Jones went back to graduate school later in life, and studied with Eric Hobsbawm and Margaret Jacob…so she starts with the right stuff, and cites the right lines of intellectual descent, mentioning Robert Evans’ 1973 study of Rudolf II and His World as a beginning fulfillment of Yates’ wish to Hugh Trevor-Roper that someone else pursue “the German end of things,” which she wrote to him that she could not pursue because “(1) my German is not good enough, and (2) I am too old to do the traveling.”
Friends who have read Crowley’s Ægypt novels closely will understand my bemusement (that word again) on finding that Jones’ biography begins with a chronological mystery that Jones seems not to notice, and certainly doesn’t explain. Her “Preface” is actually more of an extended epigraph, the only diary entry written by Frances Yates in a blank book originally bought for another purpose. Yates writes, “Now there is a crisis—December 17, 1979, I have been alone all day with my little cat, very wretched rock bottom—alone old, failing, blind, it has come to this. Yet there are new things, the seminar ended in a glow, Spitzer, new friend in Israel, Margaret Phillips and Virginia Callahan, England joined to New England by a little cat. … So it is time to put out new feelers towards something else—what? Christian Cabala, and Goethe, something unlocked in the psyche, something poured out in poetry which will fit with us now, new mediums, new physics, striving for the whole man in the nuclear age. Now I am only a historian, don’t forget about that. [new paragraph:] It is now early morning, December 17. I read yesterday, December 17 [sic] book about occult Templarism in 18th century Freemasonry — one of the dreadful history of Freemasonry books, Templarism, alchemy, Masonry, etc, occult means hidden. Then a book about Goethe and the Philosopher’s stone—Goethe read Agrippa and magico-cabalistic books.”
There is more, though not much more, of this brief entry “thinking thinking worrying worrying in these last days of this old dreadful year.” And it is then identified by Jones as “Frances Yates, 1980.”
1980? Turning to the footnote, I read, in its entirety: “These words appear as the only entry in a small blank green leather notebook currently held in the Warburg archives.
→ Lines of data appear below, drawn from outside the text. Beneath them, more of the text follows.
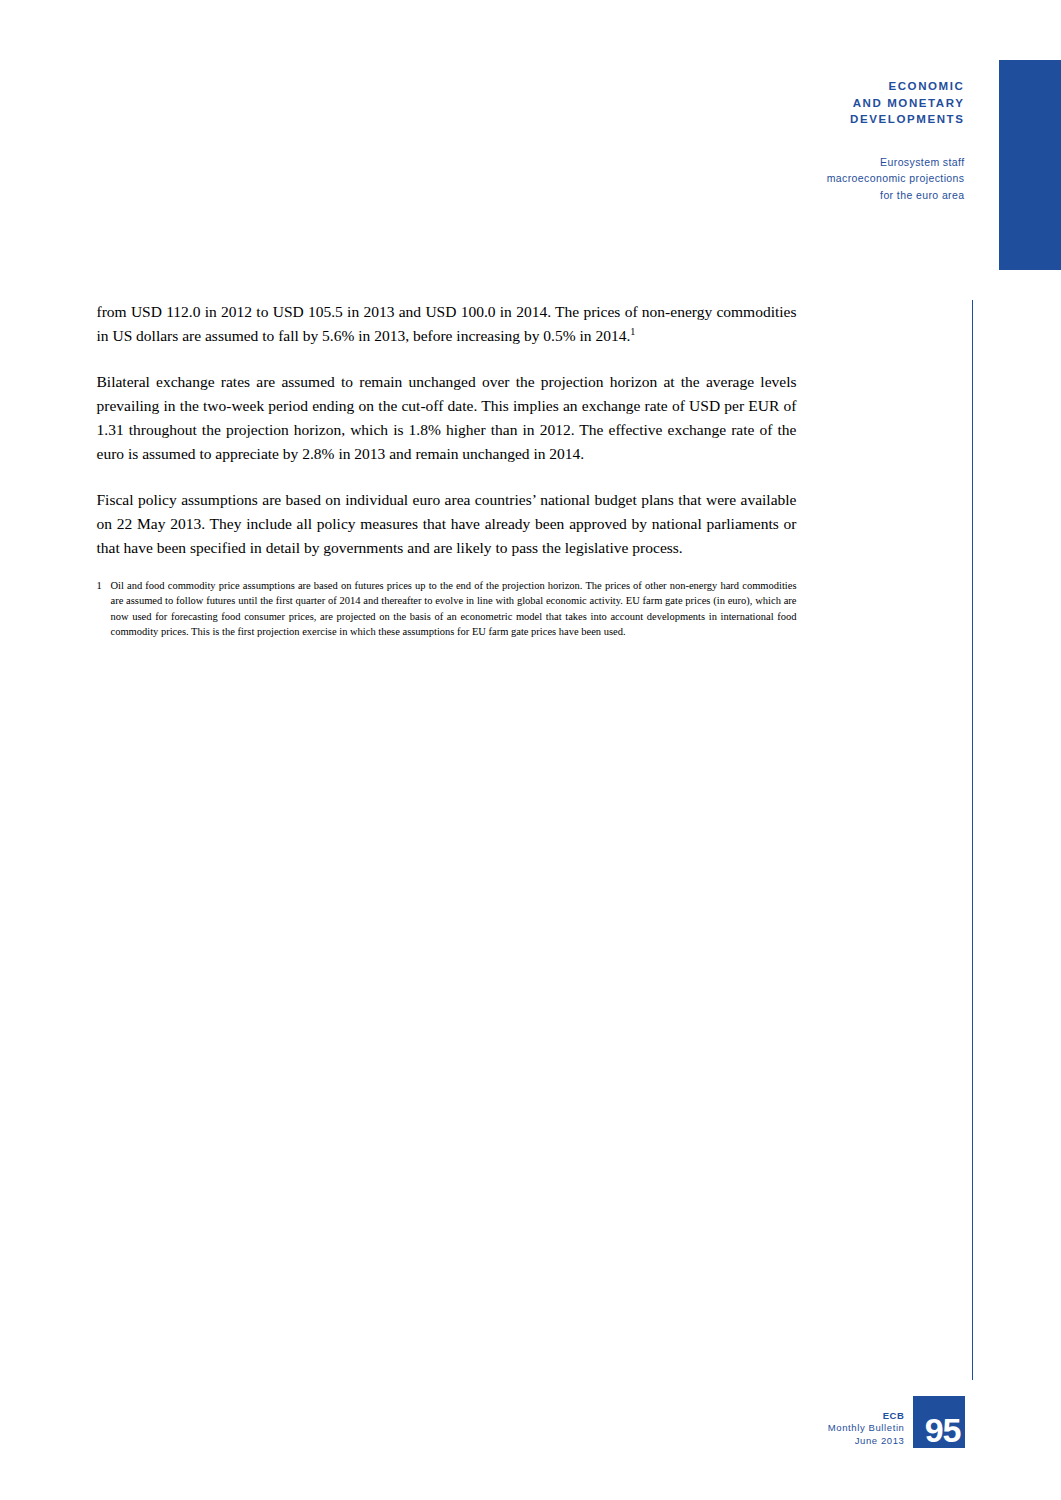Economic
and Monetary
Developments
Eurosystem staff
macroeconomic projections
for the euro area
from USD 112.0 in 2012 to USD 105.5 in 2013 and USD 100.0 in 2014. The prices of non-energy commodities in US dollars are assumed to fall by 5.6% in 2013, before increasing by 0.5% in 2014.1
Bilateral exchange rates are assumed to remain unchanged over the projection horizon at the average levels prevailing in the two-week period ending on the cut-off date. This implies an exchange rate of USD per EUR of 1.31 throughout the projection horizon, which is 1.8% higher than in 2012. The effective exchange rate of the euro is assumed to appreciate by 2.8% in 2013 and remain unchanged in 2014.
Fiscal policy assumptions are based on individual euro area countries’ national budget plans that were available on 22 May 2013. They include all policy measures that have already been approved by national parliaments or that have been specified in detail by governments and are likely to pass the legislative process.
1 Oil and food commodity price assumptions are based on futures prices up to the end of the projection horizon. The prices of other non-energy hard commodities are assumed to follow futures until the first quarter of 2014 and thereafter to evolve in line with global economic activity. EU farm gate prices (in euro), which are now used for forecasting food consumer prices, are projected on the basis of an econometric model that takes into account developments in international food commodity prices. This is the first projection exercise in which these assumptions for EU farm gate prices have been used.
ECB
Monthly Bulletin
June 2013
95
They were written in 1980 in a shaky hand while Yates waited for help to come after she had fallen in her home in Claygate.” Turning to the relevant page of Jones’ biography, we find that “Alone at home on 17 July, she fell but was not taken to the hospital until she was discovered several hours later by the Esher police, who were alerted by a friend.”
This seems to be taken directly from a newspaper story written the following day, after which Jones returns to primary sources (she was given full access to Yates’ journals, which she quotes at length, supplemented by interviews with Yates’ surviving friends and fellow scholars). It is the only fall mentioned for the years 1979-1980.
How on earth did the Warburg Institute come to believe that Yates could have written a discussion of what she did on December 17 while she was waiting to be rescued on July 17? It seems a rather strange pastime to recopy something that one wrote seven months earlier, but more peculiar things have happened. I just want to see a footnote of the footnote, since Jones is otherwise so meticulous in assembling her sources. I’ve only paged around in the book, so perhaps the mystery will resolve itself.
I've e-mailed Jones with the query, which may not resolve the question.